* [Your goal]: Continue the mailing-list thread about indexing IP address ranges, starting right after its final sentence.

Wouldn't it be better to implement the GIST indexing operators of that
package on the standard datatypes?  It wasn't apparent to me what "range
of IP addresses" does for you that isn't covered by "CIDR subnet" for
real-world cases.

            regards, tom lane

Re: Slow join using network address function

From
Nick Barr
Date:
Tom Lane wrote:

>"Eric Jain" <Eric.Jain@isb-sib.ch> writes:
>
>
>>><http://word-to-the-wise.com/ipr.tgz> is a datatype that contains
>>>a range of IPv4 addresses, and which has the various operators to
>>>make it GIST indexable.
>>>
>>>
>
>
>
>>Great, this looks very promising.
>>
>>
>
>
>
>>>No cast operators between ipr and inet types.
>>>
>>>
>
>
>
>>Any way to work around this, short of dumping and reloading tables?
>>
>>
>
>Wouldn't it be better to implement the GIST indexing operators of that
>package on the standard datatypes?  It wasn't apparent to me what "range
>of IP addresses" does for you that isn't covered by "CIDR subnet" for
>real-world cases.
>
>            regards, tom lane
>
>---------------------------(end of broadcast)---------------------------
>TIP 8: explain analyze is your friend
>
>
We currently only allow access to one of our apps based on IP address.
These IPs are stored one per row in a single table, but often represent
a contiguous piece of IP space, but does not represent a full subnet.

* [Data listing]:
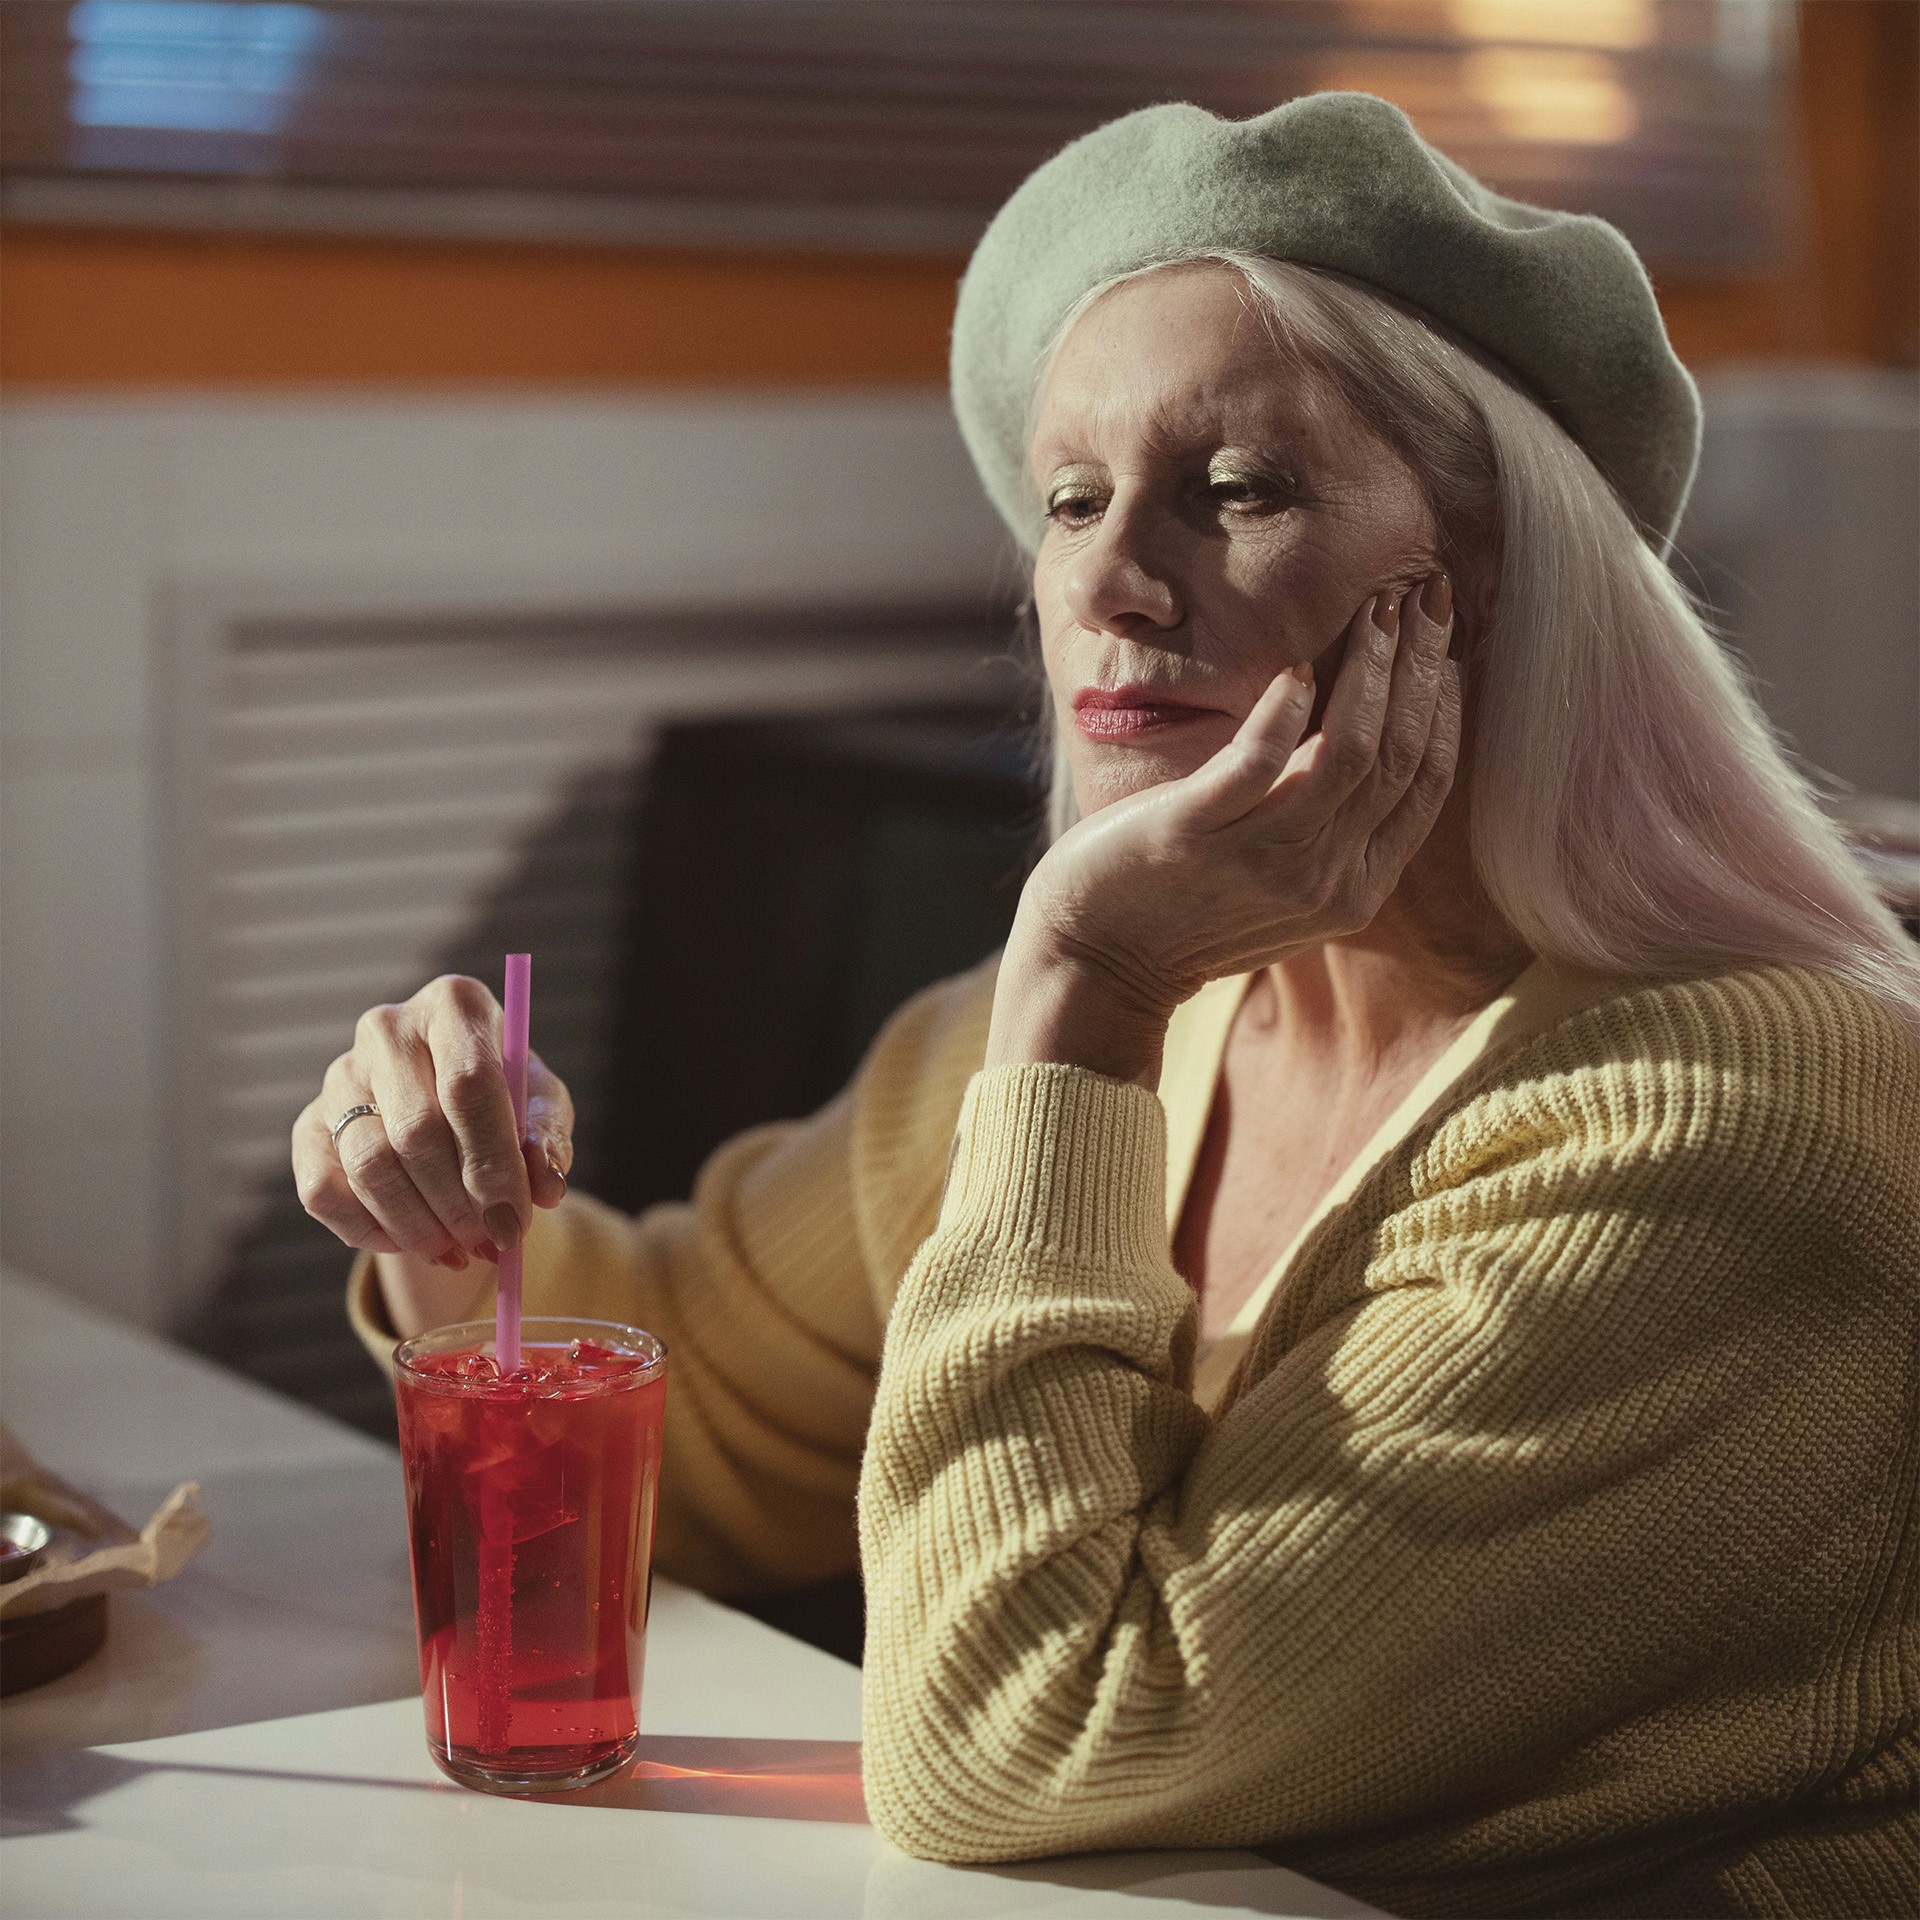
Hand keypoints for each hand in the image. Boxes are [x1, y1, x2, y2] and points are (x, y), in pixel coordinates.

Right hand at [292, 975, 573, 1269]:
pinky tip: (411, 1240)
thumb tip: (547, 1188)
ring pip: (370, 1166)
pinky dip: (370, 1230)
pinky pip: (324, 1191)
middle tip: (490, 1242)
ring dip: (418, 1225)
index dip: (492, 1161)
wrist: (447, 1105)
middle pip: (416, 1130)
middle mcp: (388, 1029)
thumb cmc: (504, 1099)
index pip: (468, 1084)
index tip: (513, 1220)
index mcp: (454, 1006)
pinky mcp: (307, 1123)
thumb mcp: (541, 1106)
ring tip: (458, 1249)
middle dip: (458, 1203)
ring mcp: (340, 1074)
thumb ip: (547, 1140)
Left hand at [988, 574, 1459, 1085]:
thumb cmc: (1187, 908)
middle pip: (1398, 755)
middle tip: (1427, 595)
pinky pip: (1260, 760)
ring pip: (1348, 750)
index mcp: (1355, 892)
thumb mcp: (1284, 885)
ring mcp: (1262, 861)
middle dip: (1421, 666)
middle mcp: (1324, 882)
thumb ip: (1334, 830)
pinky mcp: (1194, 835)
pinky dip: (1286, 708)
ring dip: (1369, 669)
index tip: (1445, 645)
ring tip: (1376, 610)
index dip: (1443, 707)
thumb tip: (1374, 732)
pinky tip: (1296, 667)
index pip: (1424, 784)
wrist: (1098, 961)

* [Written response]:
The current CIDR subnet has the limitation that it will only allow full
subnets, i.e. every IP address in 192.168.1.0/24. For example:

192.168.1.15 -> 192.168.1.31

This range cannot be represented by a CIDR subnet, or it might be able
to but I really dont want to figure it out each time. However this new
type allows us to store this range as one row. It allows an arbitrary
range of IP addresses, not just those in a specific subnet. I would see
this as a useful inclusion whether in the main src tree or in contrib
and we will probably be using it when we get to "mess" with the database
schema for this app in the next few months, in fact I have already
inserted it into our PG source tree ;-).

Nick

P.S. We are not responsible for the IP address ranges, we just get told
what they are.





Re: Slow join using network address function

From
Steve Atkins
Date:
On Tue, Feb 24, 2004 at 10:23:22AM -0500, Tom Lane wrote:
> "Eric Jain" <Eric.Jain@isb-sib.ch> writes:
> >> <http://word-to-the-wise.com/ipr.tgz> is a datatype that contains
> >> a range of IPv4 addresses, and which has the various operators to
> >> make it GIST indexable.
>
> > Great, this looks very promising.
>
> >> No cast operators between ipr and inet types.
>
> > Any way to work around this, short of dumping and reloading tables?
>
> Wouldn't it be better to implement the GIST indexing operators of that
> package on the standard datatypes?  It wasn't apparent to me what "range
> of IP addresses" does for you that isn't covered by "CIDR subnet" for
> real-world cases.

Well, maybe.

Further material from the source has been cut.